* 本文 *
================

広瀬すず 「今回、このような賞を贈ってくださって、本当にありがとうございます。日本での授賞式が初めてなので、少し自分の中で恥ずかしい気持ちもありますが、支えてくださった沢山の方に感謝の気持ちを込めて、一生懸命頑張ります」

リリー・フランキー 「映画の世界から「ありがとう」と言われる程、樹木さんの様に長く貢献した訳でもなく、なぜ僕が頂けたのか・・・。どちらかというと、僕は広瀬すず枠として、爽やかな風を吹かせたのだと(会場笑)。いち映画ファンとして、この賞を頂きたいと思っております」

細田守監督 「アニメーション監督として、スタッフやキャストに「この作品に参加してくれて、ありがとう」とか「いい画を描いてくれてありがとう」という事を言っている訳なんですけれど、本日は「ありがとう」ということを逆に声をかけられた感じでありまして、ちょっと照れくさいような、でも嬉しいような気持ちがあります。このような賞を頂けたのも、スタッフ・キャストのおかげだと思っています」

日野晃博監督 「僕はゲームソフトを作っていまして、今回は『妖怪ウォッチ』という作品でゲームだけでなく、映画、テレビアニメ、漫画などと言ったクロスメディアで子供たちを楽しませるような事を計画しまして、それが成功して。このような映画業界で賞を頂けるのは、非常に光栄だと思っています」

■クロージング作品『起終点駅 ターミナル』舞台挨拶には、佐藤浩市、本田翼、尾野真千子、篠原哲雄監督が登壇。25年前に起きた悲劇に罪を感じ、自ら罰を背負った人間が生き直す姿を、きめ細やかな感情で描いた作品。2015年11月7日より全国公開となる。tiffcolse014

MC 原作は桜木紫乃の短編小説ですが、脚本を読まれていかがでしたか?
佐藤浩市 「短編であるからこそ、本質的な部分を削がないようにしながら、どのように肉付けしていけるかの作業を監督らと一緒に楽しみながら作ることができました」
本田翼 「原作と自分の役設定がだいぶ違ったので、どう表現していけばいのかを考えました」

================

* 与えられた情報 *
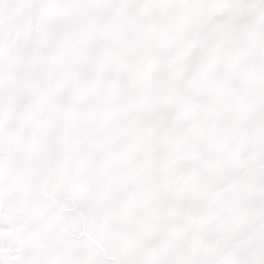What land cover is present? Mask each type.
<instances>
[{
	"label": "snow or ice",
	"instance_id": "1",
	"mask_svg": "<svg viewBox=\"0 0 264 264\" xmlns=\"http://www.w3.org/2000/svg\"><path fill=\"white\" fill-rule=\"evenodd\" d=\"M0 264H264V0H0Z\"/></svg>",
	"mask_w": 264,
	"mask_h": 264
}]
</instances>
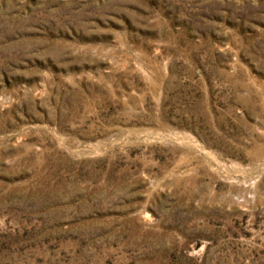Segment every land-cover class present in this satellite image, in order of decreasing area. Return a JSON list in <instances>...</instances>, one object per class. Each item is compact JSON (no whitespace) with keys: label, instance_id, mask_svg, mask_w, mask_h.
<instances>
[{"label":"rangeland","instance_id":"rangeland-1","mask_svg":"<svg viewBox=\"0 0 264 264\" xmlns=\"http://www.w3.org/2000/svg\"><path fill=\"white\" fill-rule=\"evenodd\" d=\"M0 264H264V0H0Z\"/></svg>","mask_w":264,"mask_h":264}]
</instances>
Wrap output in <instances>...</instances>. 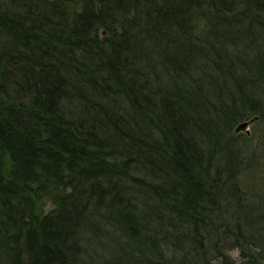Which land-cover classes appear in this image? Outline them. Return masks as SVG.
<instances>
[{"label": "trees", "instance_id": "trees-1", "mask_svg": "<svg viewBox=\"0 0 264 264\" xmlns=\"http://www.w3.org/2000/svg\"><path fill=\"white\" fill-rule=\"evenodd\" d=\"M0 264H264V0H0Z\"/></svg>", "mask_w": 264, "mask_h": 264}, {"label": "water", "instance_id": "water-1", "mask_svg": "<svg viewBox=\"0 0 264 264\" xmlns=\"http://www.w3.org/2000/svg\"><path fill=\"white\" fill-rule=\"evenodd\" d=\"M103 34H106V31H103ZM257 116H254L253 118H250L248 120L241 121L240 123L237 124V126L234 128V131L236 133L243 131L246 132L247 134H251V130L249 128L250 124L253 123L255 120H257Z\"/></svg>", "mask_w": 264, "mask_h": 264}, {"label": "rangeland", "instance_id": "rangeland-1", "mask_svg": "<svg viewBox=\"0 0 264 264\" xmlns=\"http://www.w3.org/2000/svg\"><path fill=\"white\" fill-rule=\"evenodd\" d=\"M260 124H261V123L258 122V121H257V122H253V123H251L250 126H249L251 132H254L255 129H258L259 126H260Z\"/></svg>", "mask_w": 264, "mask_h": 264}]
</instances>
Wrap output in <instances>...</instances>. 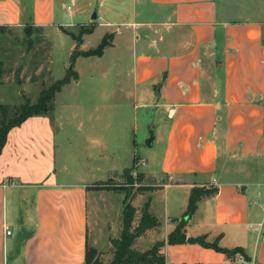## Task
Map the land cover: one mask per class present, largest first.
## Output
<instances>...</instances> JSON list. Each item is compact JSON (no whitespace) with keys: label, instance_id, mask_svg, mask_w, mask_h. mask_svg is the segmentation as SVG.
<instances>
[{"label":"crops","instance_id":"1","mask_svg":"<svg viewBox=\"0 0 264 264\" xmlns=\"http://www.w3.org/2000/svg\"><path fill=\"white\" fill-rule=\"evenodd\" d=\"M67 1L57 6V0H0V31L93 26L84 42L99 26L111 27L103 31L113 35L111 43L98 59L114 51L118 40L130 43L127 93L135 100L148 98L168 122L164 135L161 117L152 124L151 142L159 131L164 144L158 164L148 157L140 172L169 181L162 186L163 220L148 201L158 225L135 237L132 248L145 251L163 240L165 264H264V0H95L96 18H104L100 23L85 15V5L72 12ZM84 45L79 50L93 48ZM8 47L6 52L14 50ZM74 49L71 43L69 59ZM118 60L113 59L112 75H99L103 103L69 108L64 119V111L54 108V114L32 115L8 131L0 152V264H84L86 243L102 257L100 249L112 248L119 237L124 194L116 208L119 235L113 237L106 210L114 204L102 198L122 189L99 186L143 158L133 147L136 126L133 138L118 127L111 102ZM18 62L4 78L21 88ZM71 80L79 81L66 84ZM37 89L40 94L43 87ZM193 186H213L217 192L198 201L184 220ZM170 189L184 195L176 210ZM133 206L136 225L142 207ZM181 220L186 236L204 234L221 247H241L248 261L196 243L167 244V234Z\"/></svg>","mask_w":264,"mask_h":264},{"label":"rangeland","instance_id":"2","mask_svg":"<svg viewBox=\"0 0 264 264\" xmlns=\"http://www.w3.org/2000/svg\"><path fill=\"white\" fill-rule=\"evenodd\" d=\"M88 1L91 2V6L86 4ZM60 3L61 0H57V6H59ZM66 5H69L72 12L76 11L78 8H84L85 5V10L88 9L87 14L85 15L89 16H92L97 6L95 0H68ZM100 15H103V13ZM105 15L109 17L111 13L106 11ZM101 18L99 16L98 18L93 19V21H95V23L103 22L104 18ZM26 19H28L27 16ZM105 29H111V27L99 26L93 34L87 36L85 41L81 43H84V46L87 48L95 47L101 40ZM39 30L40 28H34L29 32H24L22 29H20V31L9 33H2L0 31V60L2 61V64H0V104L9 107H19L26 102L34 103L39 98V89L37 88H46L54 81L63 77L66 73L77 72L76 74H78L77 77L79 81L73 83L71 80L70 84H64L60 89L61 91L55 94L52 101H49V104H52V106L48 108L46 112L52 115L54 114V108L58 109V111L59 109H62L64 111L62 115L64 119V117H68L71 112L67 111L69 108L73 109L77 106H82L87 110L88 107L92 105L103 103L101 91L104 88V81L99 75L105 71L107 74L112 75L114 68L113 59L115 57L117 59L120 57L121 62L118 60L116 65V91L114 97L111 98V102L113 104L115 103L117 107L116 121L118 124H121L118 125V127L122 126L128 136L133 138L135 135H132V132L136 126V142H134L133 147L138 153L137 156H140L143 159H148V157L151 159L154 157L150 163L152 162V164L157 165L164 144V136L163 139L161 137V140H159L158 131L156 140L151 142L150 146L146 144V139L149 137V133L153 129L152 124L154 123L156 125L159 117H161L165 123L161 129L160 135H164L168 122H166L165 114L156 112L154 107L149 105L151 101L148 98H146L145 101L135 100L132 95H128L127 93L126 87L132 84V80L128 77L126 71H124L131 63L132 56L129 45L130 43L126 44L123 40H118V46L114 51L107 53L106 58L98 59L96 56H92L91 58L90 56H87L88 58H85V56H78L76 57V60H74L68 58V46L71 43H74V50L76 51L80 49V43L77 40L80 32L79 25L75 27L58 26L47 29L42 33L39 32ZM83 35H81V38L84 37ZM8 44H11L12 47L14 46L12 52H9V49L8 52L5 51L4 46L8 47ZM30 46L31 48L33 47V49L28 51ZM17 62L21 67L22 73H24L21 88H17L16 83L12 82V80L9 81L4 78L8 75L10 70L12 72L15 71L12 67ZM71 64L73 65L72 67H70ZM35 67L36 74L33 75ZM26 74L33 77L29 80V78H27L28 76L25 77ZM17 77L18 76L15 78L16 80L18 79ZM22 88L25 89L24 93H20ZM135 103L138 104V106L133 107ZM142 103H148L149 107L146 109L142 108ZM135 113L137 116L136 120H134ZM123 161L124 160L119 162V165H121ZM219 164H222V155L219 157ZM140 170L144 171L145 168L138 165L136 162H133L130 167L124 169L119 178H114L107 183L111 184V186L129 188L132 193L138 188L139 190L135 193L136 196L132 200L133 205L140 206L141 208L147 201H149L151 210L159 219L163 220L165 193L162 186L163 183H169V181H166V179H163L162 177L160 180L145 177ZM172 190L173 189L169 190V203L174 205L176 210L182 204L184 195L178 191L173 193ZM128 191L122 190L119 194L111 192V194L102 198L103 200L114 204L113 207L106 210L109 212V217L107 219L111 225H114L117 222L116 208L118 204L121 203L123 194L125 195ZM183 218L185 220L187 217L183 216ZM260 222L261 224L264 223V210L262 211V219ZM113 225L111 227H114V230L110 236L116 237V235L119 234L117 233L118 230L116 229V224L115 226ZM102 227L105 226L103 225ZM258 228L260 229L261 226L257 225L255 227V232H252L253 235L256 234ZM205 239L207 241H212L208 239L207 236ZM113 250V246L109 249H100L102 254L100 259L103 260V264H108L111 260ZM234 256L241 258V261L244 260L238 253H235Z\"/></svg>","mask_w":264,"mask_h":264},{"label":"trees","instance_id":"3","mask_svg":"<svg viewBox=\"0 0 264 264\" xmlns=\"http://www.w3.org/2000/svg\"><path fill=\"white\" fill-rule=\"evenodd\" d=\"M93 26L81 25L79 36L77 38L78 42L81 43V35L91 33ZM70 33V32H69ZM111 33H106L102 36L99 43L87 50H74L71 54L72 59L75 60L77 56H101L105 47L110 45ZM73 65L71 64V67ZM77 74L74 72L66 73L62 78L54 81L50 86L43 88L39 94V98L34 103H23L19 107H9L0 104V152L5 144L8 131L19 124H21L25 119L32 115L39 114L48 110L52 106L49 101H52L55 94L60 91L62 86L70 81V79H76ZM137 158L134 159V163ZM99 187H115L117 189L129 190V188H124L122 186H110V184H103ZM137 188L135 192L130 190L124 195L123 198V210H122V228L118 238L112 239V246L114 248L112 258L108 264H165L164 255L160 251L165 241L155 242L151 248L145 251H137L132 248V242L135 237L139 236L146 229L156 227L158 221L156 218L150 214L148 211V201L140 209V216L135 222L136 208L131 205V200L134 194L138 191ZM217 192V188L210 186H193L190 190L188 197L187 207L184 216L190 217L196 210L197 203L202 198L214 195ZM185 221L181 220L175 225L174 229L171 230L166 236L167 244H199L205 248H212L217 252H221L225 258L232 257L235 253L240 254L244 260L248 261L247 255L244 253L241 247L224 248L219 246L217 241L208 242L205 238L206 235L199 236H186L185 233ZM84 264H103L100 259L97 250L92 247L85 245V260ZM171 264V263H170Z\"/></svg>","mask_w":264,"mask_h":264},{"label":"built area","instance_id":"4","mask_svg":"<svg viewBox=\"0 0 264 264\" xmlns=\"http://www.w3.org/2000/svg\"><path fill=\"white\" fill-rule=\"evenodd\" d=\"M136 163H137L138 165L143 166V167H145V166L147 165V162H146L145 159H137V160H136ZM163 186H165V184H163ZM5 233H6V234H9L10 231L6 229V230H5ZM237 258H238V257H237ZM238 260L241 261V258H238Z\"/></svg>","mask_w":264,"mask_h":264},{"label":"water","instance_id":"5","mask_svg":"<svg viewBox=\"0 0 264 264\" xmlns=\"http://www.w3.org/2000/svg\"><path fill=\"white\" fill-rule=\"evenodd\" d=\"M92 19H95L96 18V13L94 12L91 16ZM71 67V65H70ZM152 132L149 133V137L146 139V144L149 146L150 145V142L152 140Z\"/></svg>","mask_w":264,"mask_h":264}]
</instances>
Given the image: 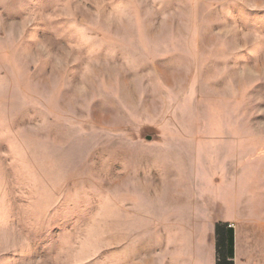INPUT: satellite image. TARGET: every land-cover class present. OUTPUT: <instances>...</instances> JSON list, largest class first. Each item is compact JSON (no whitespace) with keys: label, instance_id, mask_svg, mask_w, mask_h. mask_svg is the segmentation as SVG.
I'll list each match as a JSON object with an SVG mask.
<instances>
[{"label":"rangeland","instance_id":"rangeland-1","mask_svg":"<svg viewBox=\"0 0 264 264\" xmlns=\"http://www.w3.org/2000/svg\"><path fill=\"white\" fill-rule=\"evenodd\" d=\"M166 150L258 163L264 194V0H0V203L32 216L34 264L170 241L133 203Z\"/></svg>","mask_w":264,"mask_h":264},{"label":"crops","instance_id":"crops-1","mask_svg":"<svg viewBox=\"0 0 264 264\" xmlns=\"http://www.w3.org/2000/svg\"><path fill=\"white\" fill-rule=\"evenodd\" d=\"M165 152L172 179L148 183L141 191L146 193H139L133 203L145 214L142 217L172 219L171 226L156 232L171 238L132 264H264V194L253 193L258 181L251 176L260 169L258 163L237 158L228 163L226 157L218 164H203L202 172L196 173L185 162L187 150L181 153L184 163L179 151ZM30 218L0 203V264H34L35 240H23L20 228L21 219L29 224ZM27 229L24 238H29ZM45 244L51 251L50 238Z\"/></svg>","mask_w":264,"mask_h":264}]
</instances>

================

* やること *
a) 本文によると、『起終点駅 ターミナル』はいつから全国公開されますか?
b) 本文の「日野晃博監督 「僕はゲームソ」から「ながら作ることができました」」まで、両端を含めて抜き出してください。

* 設問別の解答 *
a) 2015年11月7日から全国公開されます。

b)
日野晃博監督 「僕はゲームソフトを作っていまして、今回は『妖怪ウォッチ』という作品でゲームだけでなく、映画、テレビアニメ、漫画などと言ったクロスメディアで子供たちを楽しませるような事を計画しまして、それが成功して。このような映画業界で賞を頂けるのは、非常に光栄だと思っています」

■クロージング作品『起終点駅 ターミナル』舞台挨拶には、佐藤浩市、本田翼、尾野真千子、篠原哲雄監督が登壇。25年前に起きた悲劇に罪を感じ、自ら罰を背負った人間が生き直す姿を、きめ細やかな感情で描いた作品。2015年11月7日より全国公開となる。tiffcolse014

MC 原作は桜木紫乃の短編小説ですが、脚本を読まれていかがでしたか?
佐藤浩市 「短編であるからこそ、本質的な部分を削がないようにしながら、どのように肉付けしていけるかの作業を監督らと一緒に楽しみながら作ることができました」